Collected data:
--------------------

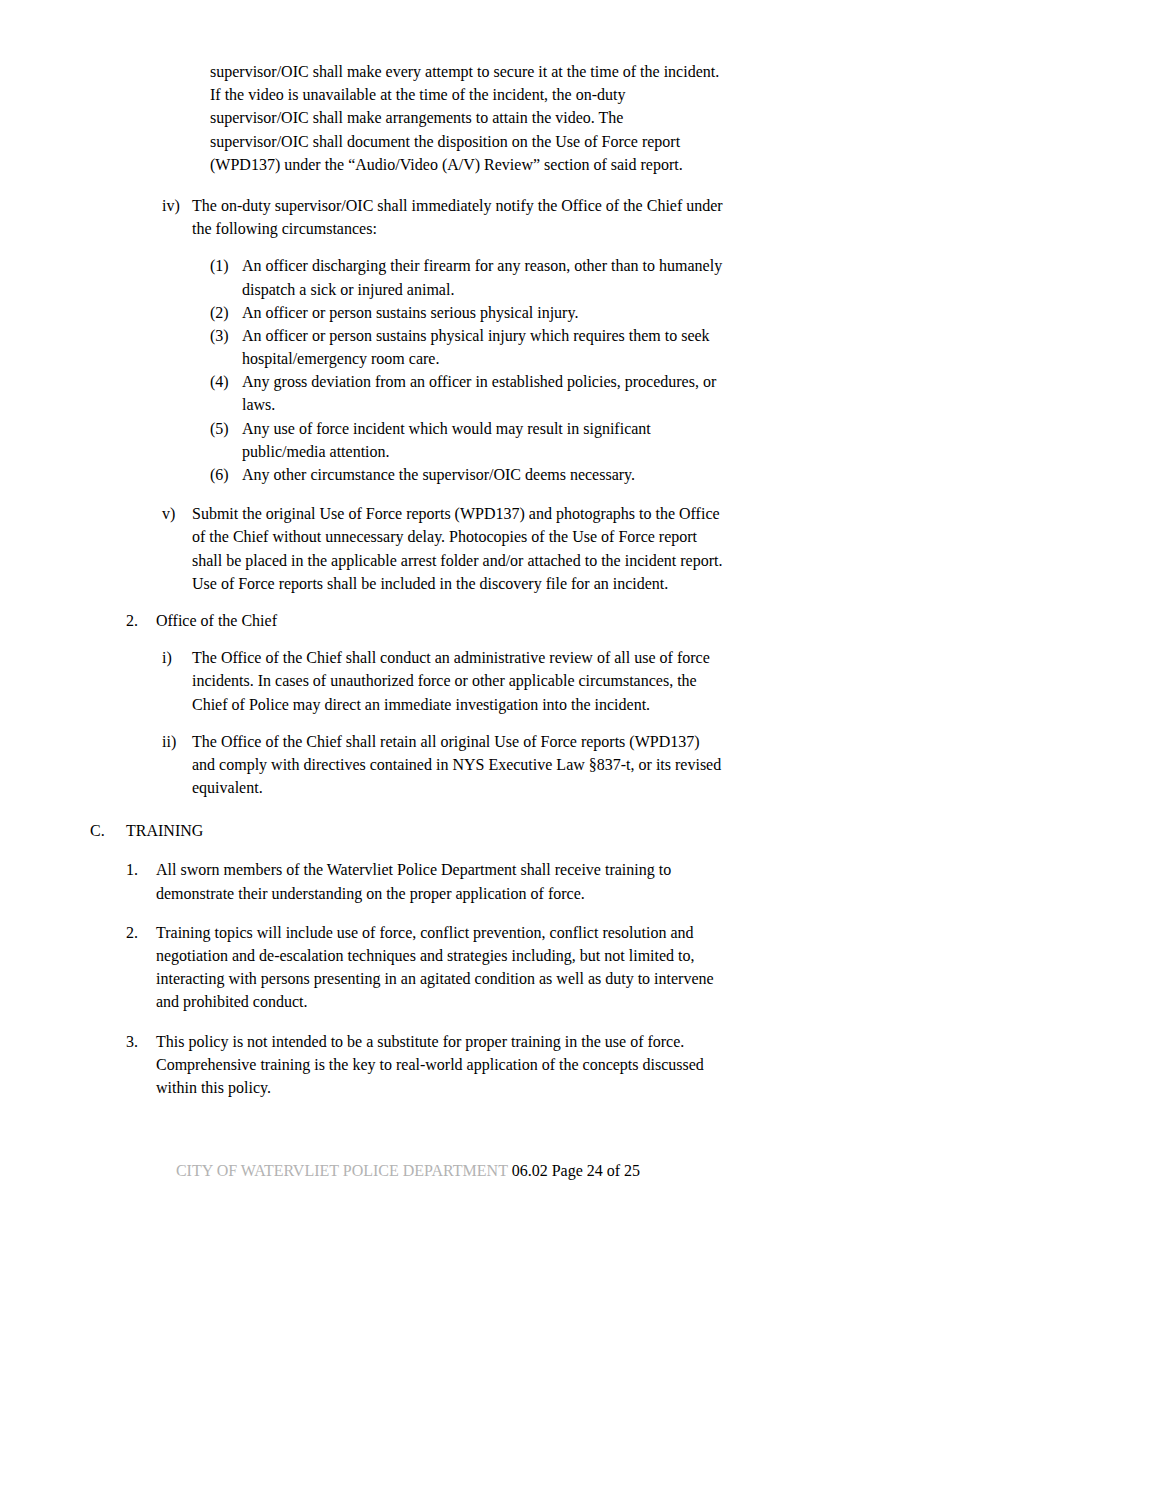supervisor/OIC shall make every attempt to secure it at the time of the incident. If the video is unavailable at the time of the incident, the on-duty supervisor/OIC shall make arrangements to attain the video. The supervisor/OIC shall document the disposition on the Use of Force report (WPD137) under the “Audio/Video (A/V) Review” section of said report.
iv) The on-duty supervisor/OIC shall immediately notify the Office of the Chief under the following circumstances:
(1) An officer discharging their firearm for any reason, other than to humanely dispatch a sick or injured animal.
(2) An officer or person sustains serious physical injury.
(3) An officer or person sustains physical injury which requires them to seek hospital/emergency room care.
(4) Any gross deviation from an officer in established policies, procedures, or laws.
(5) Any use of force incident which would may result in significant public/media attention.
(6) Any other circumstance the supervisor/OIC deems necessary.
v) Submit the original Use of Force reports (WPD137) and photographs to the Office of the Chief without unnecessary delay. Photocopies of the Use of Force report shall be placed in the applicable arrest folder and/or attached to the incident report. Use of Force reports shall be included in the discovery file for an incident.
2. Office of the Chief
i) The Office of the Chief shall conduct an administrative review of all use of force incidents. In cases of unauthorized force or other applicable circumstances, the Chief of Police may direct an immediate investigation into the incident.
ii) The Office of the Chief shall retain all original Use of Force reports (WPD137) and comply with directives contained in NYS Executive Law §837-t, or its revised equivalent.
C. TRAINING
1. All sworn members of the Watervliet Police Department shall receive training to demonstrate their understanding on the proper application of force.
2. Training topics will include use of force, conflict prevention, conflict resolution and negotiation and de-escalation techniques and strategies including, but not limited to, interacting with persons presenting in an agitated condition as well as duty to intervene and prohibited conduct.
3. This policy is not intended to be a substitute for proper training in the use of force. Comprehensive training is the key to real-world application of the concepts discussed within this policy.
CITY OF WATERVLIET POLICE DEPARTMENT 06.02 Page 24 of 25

--------------------

**How to complete this task**
Word for word, return the entries above, but without any pictures.

**Task answer**
supervisor/OIC shall make every attempt to secure it at the time of the incident. If the video is unavailable at the time of the incident, the on-duty supervisor/OIC shall make arrangements to attain the video. The supervisor/OIC shall document the disposition on the Use of Force report (WPD137) under the “Audio/Video (A/V) Review” section of said report.
iv) The on-duty supervisor/OIC shall immediately notify the Office of the Chief under the following circumstances:
(1) An officer discharging their firearm for any reason, other than to humanely dispatch a sick or injured animal.
(2) An officer or person sustains serious physical injury.
(3) An officer or person sustains physical injury which requires them to seek hospital/emergency room care.
(4) Any gross deviation from an officer in established policies, procedures, or laws.
(5) Any use of force incident which would may result in significant public/media attention.
(6) Any other circumstance the supervisor/OIC deems necessary.
v) Submit the original Use of Force reports (WPD137) and photographs to the Office of the Chief without unnecessary delay. Photocopies of the Use of Force report shall be placed in the applicable arrest folder and/or attached to the incident report. Use of Force reports shall be included in the discovery file for an incident.
2. Office of the Chief
i) The Office of the Chief shall conduct an administrative review of all use of force incidents. In cases of unauthorized force or other applicable circumstances, the Chief of Police may direct an immediate investigation into the incident.
ii) The Office of the Chief shall retain all original Use of Force reports (WPD137) and comply with directives contained in NYS Executive Law §837-t, or its revised equivalent.
C. TRAINING
1. All sworn members of the Watervliet Police Department shall receive training to demonstrate their understanding on the proper application of force.
2. Training topics will include use of force, conflict prevention, conflict resolution and negotiation and de-escalation techniques and strategies including, but not limited to, interacting with persons presenting in an agitated condition as well as duty to intervene and prohibited conduct.
3. This policy is not intended to be a substitute for proper training in the use of force. Comprehensive training is the key to real-world application of the concepts discussed within this policy.
CITY OF WATERVLIET POLICE DEPARTMENT 06.02 Page 24 of 25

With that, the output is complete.